Вечером, когда огромная розовеющая луна протискивается в недвижной, пропитанной июньским цветением, атмосфере на темнеющее небо, в городок со стороны реки по центральному местному «бродвею», ведущему на мост, лениво, растянувшись на сотни метров, вступает стадо коров. Воздух, колеблемый маятниками хвостов, наполняется пылью, протяжным мычанием, запахом парного молока и неизбежным «ароматом» коровьих лепешек, которые, как мины, разбросаны по всей дороге. Отпускники, плетущиеся с пляжей усталой вереницей, настороженно поглядывают на буренок, и тоже продираются в этом потоке, отмахиваясь руками от пыли и запахов, тщетно пытаясь обойти дорожные сюрпризы.
Но испортить настроение не реально.

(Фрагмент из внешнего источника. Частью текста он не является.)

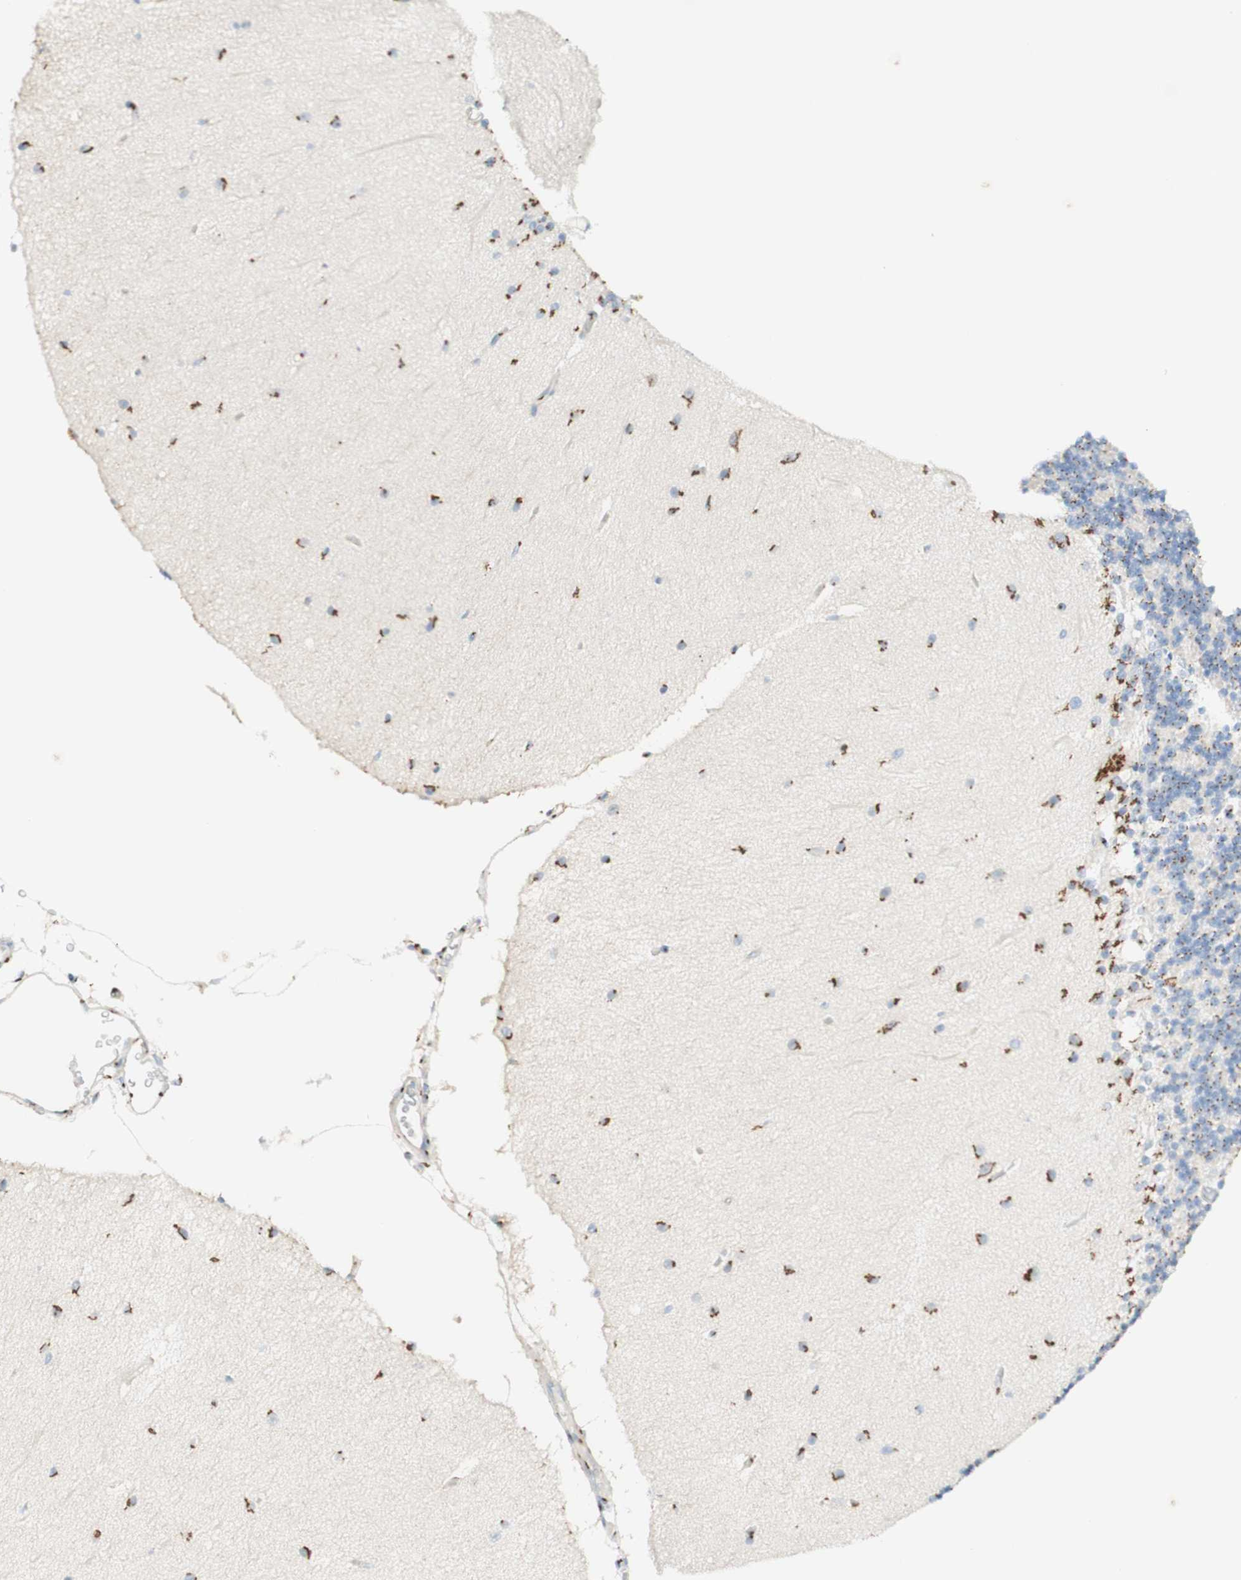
{"staining": {"intensity": "strong", "quantity": ">75%", "location": "cytoplasmic/membranous"}, "tissue": "cerebellum", "cell_type": "Cells in granular layer", "image_type": "normal", "snomed": [{"axis": "morphology", "description": "Normal tissue, NOS"}, {"axis": "topography", "description": "Cerebellum"}], "caption": "A histopathology image of human cerebellum stained for a protein demonstrates strong cytoplasmic/membranous brown staining in cells in granular layer. The protein is shown in brown color, while the nuclei are stained blue.", "gene": "GOLGB1", "patient": {"sex": "female", "age": 54}}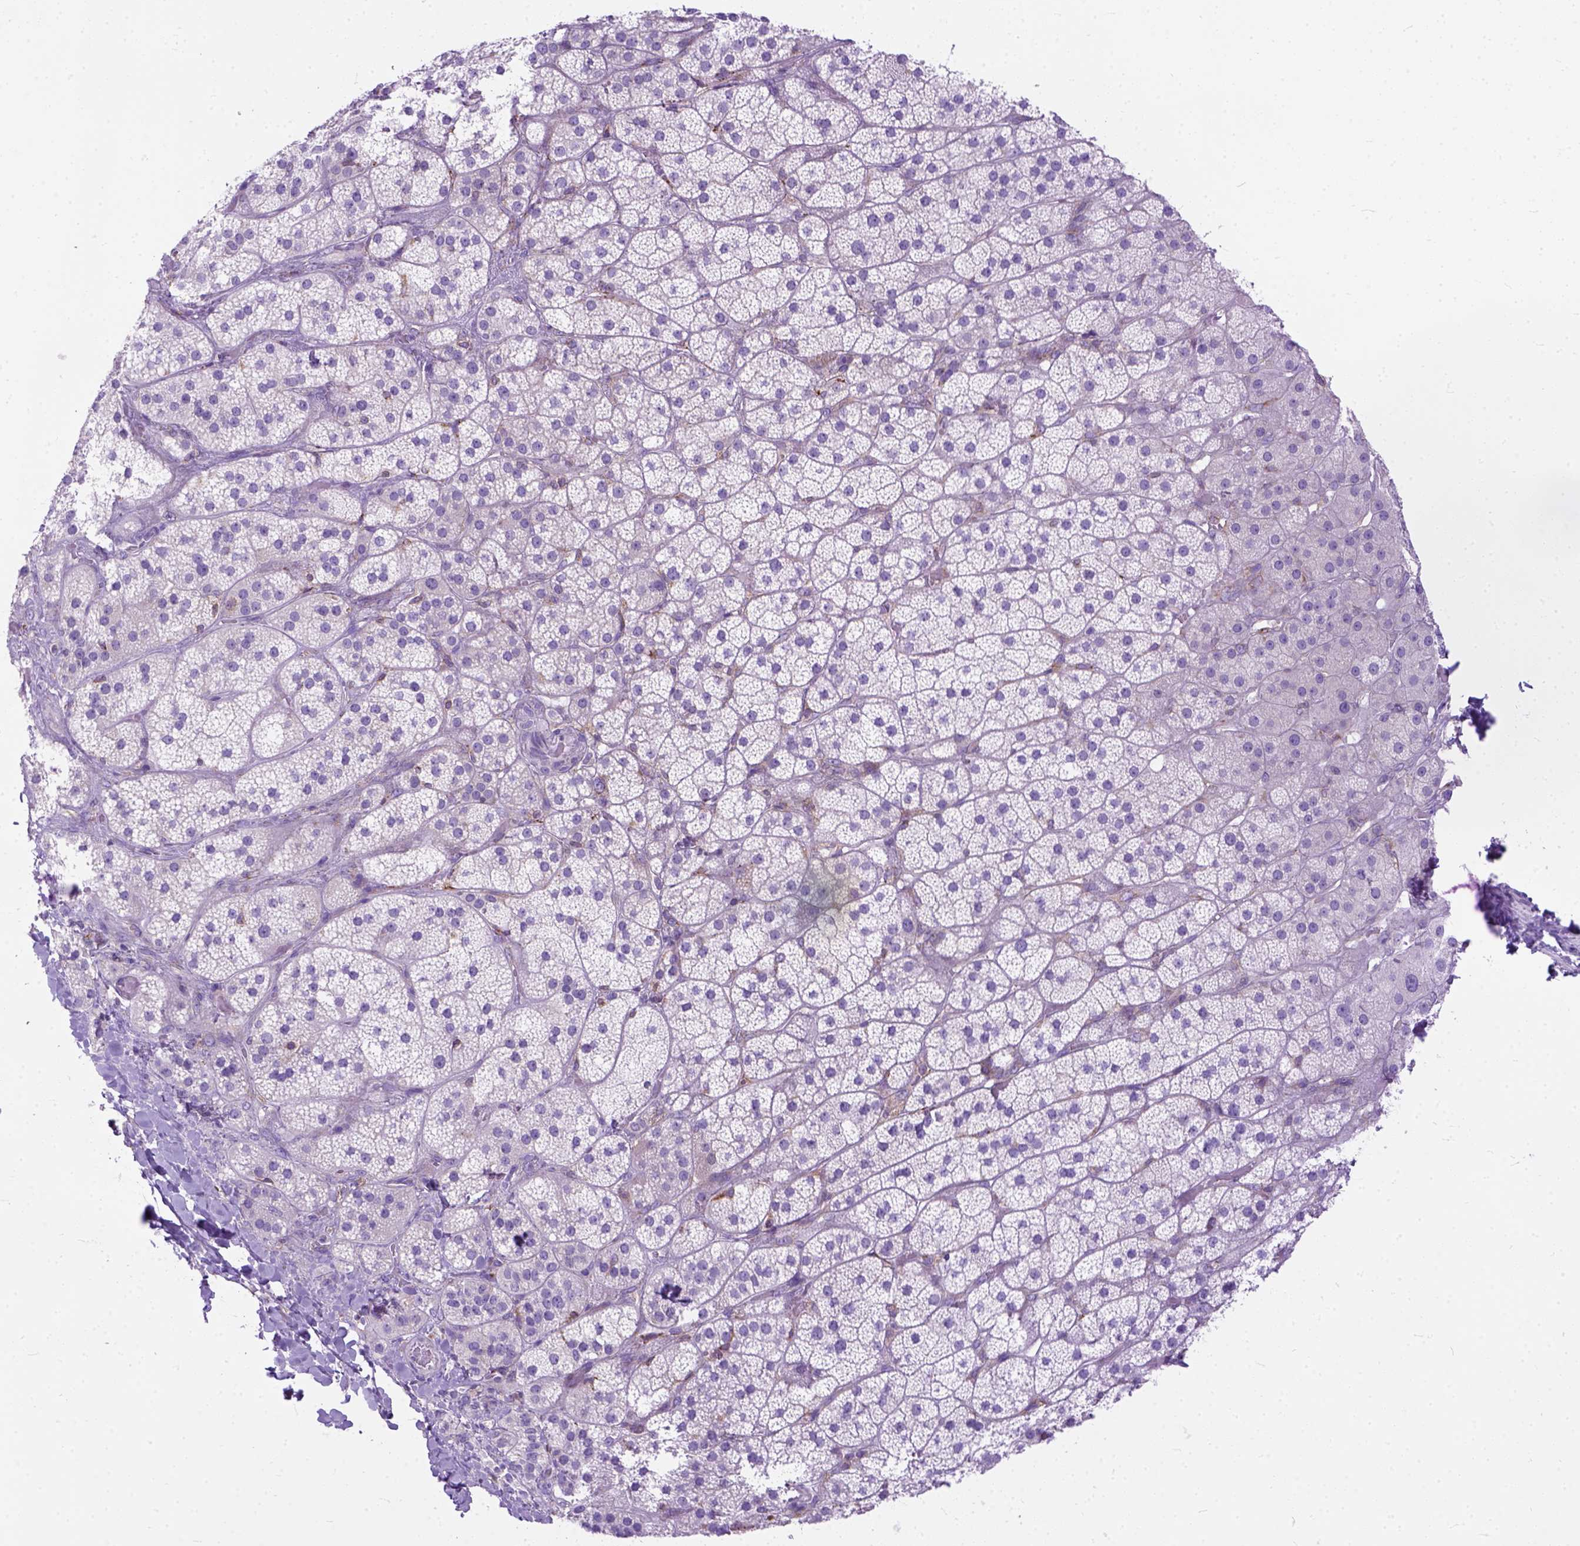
{"staining": {"intensity": "negative", "quantity": "none", "location": "none"}, "tissue": "adrenal gland", "cell_type": "Glandular cells", "image_type": "normal", "snomed": [{"axis": "morphology", "description": "Normal tissue, NOS"}, {"axis": "topography", "description": "Adrenal gland"}], "caption": "Human adrenal gland stained for a protein using immunohistochemistry (IHC) shows no expression in glandular cells.", "gene": "PLK4", "patient": {"sex": "male", "age": 57}}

День, проведенный у ласковой речки на траве или на песке возле сосен, с большим пакетом кисло-сладкого «белого налива», незабываем.
Приняв теплый душ, прямо в саду из разогревшейся за день бочки, закрепленной на столбах среди яблонь и выкрашенной в черный цвет для лучшего солнечного разогрева, все садятся ужинать. Это тоже здесь же в саду на принесенных из дома стульях и табуретах, за покрытым белой скатертью и прозрачной клеёнкой столом.
Под фонарь, который подвешен на проволоке, протянутой между грушей и антоновкой, слетаются комары и ночные бабочки со всей округи. Но на них уже никто и не обращает внимания, машинально отмахиваясь от вампиров веточками березы или пучком глухой крапивы. Идет трапеза, позвякивают стаканчики и завязывается разговор.
Первые звезды, поблескивая сквозь нависающую листву, слушают и слушают бесконечные истории, рассказы и жизненные случаи, дыхание и биение сердец близких людей встретившихся после долгой разлуки, людей, которые никак не могут наговориться и насмотреться друг на друга!
Усталая сладкая беззаботность и опустошённость одолевают тело и душу, когда нечего желать и некуда спешить. Заполняют они сердце, и хочется продлить и продлить этот миг невесомого блаженства и умиротворения, окутанного полузабытым запахом отчего дома, яблок и маттиолы, теплотой выпитого вина и густотой ночного воздуха, который, кажется, можно пить, а не вдыхать!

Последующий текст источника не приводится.